» **Record excerpts**
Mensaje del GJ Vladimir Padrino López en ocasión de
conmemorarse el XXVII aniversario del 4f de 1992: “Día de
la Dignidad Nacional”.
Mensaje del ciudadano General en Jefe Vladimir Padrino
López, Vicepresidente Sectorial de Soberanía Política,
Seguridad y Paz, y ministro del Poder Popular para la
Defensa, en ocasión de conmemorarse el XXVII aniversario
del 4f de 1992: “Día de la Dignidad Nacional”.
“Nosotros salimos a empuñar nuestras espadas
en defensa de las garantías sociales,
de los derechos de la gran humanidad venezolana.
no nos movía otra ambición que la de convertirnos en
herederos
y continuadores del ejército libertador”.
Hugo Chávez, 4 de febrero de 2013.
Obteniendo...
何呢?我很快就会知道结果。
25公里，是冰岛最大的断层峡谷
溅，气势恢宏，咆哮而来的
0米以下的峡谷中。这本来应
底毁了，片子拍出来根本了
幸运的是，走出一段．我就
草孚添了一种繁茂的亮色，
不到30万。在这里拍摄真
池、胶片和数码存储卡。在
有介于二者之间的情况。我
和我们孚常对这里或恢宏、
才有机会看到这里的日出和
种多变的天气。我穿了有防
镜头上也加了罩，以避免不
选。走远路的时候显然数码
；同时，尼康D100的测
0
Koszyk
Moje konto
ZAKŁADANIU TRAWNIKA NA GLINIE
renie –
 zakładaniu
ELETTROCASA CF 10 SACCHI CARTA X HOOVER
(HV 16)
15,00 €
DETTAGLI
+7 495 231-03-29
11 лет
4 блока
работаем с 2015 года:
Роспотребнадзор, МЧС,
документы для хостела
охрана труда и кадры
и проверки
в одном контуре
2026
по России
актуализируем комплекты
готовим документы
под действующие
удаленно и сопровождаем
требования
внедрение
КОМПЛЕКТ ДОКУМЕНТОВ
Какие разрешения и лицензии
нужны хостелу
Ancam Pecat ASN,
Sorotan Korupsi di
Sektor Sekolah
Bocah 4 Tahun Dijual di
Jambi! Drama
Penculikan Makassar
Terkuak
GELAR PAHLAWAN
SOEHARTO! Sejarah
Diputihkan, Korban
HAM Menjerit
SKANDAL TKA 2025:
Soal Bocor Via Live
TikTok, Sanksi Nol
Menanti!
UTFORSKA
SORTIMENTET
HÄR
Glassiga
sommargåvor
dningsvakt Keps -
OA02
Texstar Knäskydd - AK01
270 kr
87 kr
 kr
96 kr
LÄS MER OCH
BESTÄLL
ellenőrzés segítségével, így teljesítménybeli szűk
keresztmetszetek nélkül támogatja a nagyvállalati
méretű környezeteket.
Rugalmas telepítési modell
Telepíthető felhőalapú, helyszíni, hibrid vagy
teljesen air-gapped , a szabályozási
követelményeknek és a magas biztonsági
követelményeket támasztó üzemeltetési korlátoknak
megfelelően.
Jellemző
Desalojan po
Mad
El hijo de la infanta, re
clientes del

» **Try it**
Every line above should be retyped exactly as given.

» **Response**
Mensaje del GJ Vladimir Padrino López en ocasión de
conmemorarse el XXVII aniversario del 4f de 1992: “Día de
la Dignidad Nacional”.
Mensaje del ciudadano General en Jefe Vladimir Padrino
López, Vicepresidente Sectorial de Soberanía Política,
Seguridad y Paz, y ministro del Poder Popular para la
Defensa, en ocasión de conmemorarse el XXVII aniversario
del 4f de 1992: “Día de la Dignidad Nacional”.
“Nosotros salimos a empuñar nuestras espadas
en defensa de las garantías sociales,
de los derechos de la gran humanidad venezolana.
no nos movía otra ambición que la de convertirnos en
herederos
y continuadores del ejército libertador”.
Hugo Chávez, 4 de febrero de 2013.
Obteniendo...
何呢?我很快就会知道结果。
25公里，是冰岛最大的断层峡谷
溅，气势恢宏，咆哮而来的
0米以下的峡谷中。这本来应
底毁了，片子拍出来根本了
幸运的是，走出一段．我就
草孚添了一种繁茂的亮色，
不到30万。在这里拍摄真
池、胶片和数码存储卡。在
有介于二者之间的情况。我
和我们孚常对这里或恢宏、
才有机会看到这里的日出和
种多变的天气。我穿了有防
镜头上也加了罩，以避免不
选。走远路的时候显然数码
；同时，尼康D100的测
0
Koszyk
Moje konto
ZAKŁADANIU TRAWNIKA NA GLINIE
renie –
 zakładaniu
ELETTROCASA CF 10 SACCHI CARTA X HOOVER
(HV 16)
15,00 €
DETTAGLI
+7 495 231-03-29
11 лет
4 блока
работаем с 2015 года:
Роспотребнадзор, МЧС,
документы для хостела
охрана труда и кадры
и проверки
в одном контуре
2026
по России
актуализируем комплекты
готовим документы
под действующие
удаленно и сопровождаем
требования
внедрение
КОМПЛЕКТ ДОКУМЕНТОВ
Какие разрешения и лицензии
нужны хостелу
Ancam Pecat ASN,
Sorotan Korupsi di
Sektor Sekolah
Bocah 4 Tahun Dijual di
Jambi! Drama
Penculikan Makassar
Terkuak
GELAR PAHLAWAN
SOEHARTO! Sejarah
Diputihkan, Korban
HAM Menjerit
SKANDAL TKA 2025:
Soal Bocor Via Live
TikTok, Sanksi Nol
Menanti!
UTFORSKA
SORTIMENTET
HÄR
Glassiga
sommargåvor
dningsvakt Keps -
OA02
Texstar Knäskydd - AK01
270 kr
87 kr
 kr
96 kr
LÄS MER OCH
BESTÄLL
ellenőrzés segítségével, így teljesítménybeli szűk
keresztmetszetek nélkül támogatja a nagyvállalati
méretű környezeteket.
Rugalmas telepítési modell
Telepíthető felhőalapú, helyszíni, hibrid vagy
teljesen air-gapped , a szabályozási
követelményeknek és a magas biztonsági
követelményeket támasztó üzemeltetési korlátoknak
megfelelően.
Jellemző
Desalojan po
Mad
El hijo de la infanta, re
clientes del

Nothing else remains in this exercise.